Page extract>
= = = =

The DeWalt DCD701F2 12-volt drill combines power, comfort, and convenience in a way that none of the other tested drills do. In our tests, it bored 30 1-inch holes through a 2-by-10 on a single battery charge—results that show it can handle just about anything within the four walls of a home, and even the occasional foray into more aggressive work such as a small decking repair. The DeWalt 12-volt’s power is on a par with that of some of the other drills we looked at, but it particularly excels in ergonomics and convenience features. The molded handle seems to account for every curve and bulge of the hand, making this drill the most comfortable we’ve ever held. The battery is designed so that the drill can stand upright when not in use (other drills, like the runner-up Bosch, need to be placed on their side), and the LED is positioned such that it illuminates the drill front better than most. The DCD701F2 also comes with a nice belt hook, and the battery gauge is on each battery rather than on the tool, so you can check batteries without having to insert them into the drill.

If the DeWalt 12-volt is overpriced or unavailable, we also like the Bosch PS31-2A 12V Max 3/8 In. Drill/Driver Kit. This 12-volt Bosch couldn’t drill as many 1-inch holes on a single charge as the DeWalt in our tests, but it still has more than enough power for general home tasks. In our own measurements, we found it to be about 5 ounces lighter than the DeWalt 12-volt, but it feels heavier because the balance isn’t as good. The Bosch battery slides up into the handle, making the grip fatter and not as contoured as the DeWalt’s. The LED also doesn’t illuminate as well. This drill was our pick for years, and it has always been a solid performer. We were willing to overlook its minor inconveniences before, but the more recently released DeWalt solves almost all of them.

= = = =

Dataset extract>
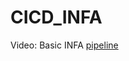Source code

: # CICD_INFA

Video: Basic INFA [pipeline](https://www.youtube.com/watch?v=fNo4tKlVBwk&ab_channel=InformaticaSupport)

= = = =

Your goal> Reproduce the passage from the cordless drill review, starting at "If the DeWalt" and ending at "all of them.".

Final answer>
If the DeWalt 12-volt is overpriced or unavailable, we also like the Bosch PS31-2A 12V Max 3/8 In. Drill/Driver Kit. This 12-volt Bosch couldn’t drill as many 1-inch holes on a single charge as the DeWalt in our tests, but it still has more than enough power for general home tasks. In our own measurements, we found it to be about 5 ounces lighter than the DeWalt 12-volt, but it feels heavier because the balance isn’t as good. The Bosch battery slides up into the handle, making the grip fatter and not as contoured as the DeWalt’s. The LED also doesn’t illuminate as well. This drill was our pick for years, and it has always been a solid performer. We were willing to overlook its minor inconveniences before, but the more recently released DeWalt solves almost all of them.